- **WHAT YOU SHOULD DO**
Only the lines from the one with "1 227 305 |" through the end of the data are wanted, copied exactly.

[Stored entries]
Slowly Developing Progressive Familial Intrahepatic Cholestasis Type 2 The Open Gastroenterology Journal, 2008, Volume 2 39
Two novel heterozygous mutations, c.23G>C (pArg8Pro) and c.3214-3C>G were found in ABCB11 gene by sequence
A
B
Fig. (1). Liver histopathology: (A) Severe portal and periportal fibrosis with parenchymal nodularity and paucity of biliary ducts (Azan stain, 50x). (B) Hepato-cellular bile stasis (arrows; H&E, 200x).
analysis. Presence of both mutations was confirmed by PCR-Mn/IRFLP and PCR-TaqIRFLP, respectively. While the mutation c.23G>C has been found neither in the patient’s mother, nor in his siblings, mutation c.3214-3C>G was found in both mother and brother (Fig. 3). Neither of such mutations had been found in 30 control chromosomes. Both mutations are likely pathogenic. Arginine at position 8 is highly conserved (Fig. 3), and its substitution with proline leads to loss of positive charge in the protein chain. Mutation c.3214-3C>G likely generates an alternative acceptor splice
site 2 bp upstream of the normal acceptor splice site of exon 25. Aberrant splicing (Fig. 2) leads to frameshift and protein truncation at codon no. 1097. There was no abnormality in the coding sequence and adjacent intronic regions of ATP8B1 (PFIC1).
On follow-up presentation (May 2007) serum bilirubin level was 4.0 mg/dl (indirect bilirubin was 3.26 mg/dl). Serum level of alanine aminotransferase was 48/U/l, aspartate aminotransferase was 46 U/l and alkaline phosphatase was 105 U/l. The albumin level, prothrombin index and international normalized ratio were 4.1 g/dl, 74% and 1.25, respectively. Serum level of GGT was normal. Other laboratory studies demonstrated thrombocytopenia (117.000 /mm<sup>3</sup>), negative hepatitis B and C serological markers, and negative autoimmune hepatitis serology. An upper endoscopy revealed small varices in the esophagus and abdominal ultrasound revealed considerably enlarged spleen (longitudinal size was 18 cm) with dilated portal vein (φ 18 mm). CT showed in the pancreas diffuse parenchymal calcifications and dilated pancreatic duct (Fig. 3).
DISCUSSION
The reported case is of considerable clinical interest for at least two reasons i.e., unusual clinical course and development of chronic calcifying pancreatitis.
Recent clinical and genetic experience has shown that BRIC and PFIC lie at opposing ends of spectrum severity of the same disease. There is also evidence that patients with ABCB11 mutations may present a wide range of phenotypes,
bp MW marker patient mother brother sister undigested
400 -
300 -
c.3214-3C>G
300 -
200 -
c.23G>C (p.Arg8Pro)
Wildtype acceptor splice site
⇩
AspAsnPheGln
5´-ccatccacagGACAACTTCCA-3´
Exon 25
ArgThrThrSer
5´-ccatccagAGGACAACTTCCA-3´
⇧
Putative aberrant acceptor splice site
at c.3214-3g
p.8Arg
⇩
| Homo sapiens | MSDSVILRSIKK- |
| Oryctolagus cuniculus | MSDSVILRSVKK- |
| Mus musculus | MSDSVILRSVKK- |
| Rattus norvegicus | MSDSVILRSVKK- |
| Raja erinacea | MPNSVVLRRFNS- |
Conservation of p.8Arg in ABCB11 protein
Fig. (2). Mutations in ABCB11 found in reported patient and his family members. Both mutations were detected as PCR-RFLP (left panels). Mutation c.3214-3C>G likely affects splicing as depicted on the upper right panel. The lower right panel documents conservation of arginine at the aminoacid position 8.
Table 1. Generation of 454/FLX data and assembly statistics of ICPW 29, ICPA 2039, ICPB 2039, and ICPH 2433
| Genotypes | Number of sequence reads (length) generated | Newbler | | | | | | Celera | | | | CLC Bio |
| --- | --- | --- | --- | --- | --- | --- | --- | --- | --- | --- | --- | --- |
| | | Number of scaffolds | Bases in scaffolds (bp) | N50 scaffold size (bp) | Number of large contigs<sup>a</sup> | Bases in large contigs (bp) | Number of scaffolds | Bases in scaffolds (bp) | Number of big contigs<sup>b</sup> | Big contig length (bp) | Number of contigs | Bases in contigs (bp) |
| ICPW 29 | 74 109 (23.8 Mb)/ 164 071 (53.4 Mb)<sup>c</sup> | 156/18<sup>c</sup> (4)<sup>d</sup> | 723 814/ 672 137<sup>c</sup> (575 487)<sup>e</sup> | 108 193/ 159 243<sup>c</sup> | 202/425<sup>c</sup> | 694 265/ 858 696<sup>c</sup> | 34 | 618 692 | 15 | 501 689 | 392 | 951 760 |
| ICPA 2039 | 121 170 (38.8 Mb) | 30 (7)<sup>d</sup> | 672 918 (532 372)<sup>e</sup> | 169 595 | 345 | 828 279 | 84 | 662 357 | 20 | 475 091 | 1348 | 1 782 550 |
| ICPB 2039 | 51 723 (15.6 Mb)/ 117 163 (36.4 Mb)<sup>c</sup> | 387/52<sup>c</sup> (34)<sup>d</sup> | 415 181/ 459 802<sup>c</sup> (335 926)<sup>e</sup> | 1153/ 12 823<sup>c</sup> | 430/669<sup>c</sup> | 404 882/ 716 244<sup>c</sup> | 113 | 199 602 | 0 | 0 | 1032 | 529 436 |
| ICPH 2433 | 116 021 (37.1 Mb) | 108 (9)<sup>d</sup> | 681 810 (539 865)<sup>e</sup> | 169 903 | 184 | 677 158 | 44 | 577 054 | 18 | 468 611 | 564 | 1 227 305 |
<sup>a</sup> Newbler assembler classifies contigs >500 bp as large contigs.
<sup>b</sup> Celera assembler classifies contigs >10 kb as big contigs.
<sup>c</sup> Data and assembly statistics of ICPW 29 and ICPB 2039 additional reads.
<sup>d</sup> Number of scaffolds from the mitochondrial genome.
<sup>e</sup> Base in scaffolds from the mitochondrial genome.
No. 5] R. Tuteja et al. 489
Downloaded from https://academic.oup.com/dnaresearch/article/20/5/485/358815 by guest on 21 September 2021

- **RESPONSE TO THE TASK**
| ICPH 2433 | 116 021 (37.1 Mb) | 108 (9)<sup>d</sup> | 681 810 (539 865)<sup>e</sup> | 169 903 | 184 | 677 158 | 44 | 577 054 | 18 | 468 611 | 564 | 1 227 305 |
<sup>a</sup> Newbler assembler classifies contigs >500 bp as large contigs.
<sup>b</sup> Celera assembler classifies contigs >10 kb as big contigs.
<sup>c</sup> Data and assembly statistics of ICPW 29 and ICPB 2039 additional reads.
<sup>d</sup> Number of scaffolds from the mitochondrial genome.
<sup>e</sup> Base in scaffolds from the mitochondrial genome.
No. 5] R. Tuteja et al. 489
Downloaded from https://academic.oup.com/dnaresearch/article/20/5/485/358815 by guest on 21 September 2021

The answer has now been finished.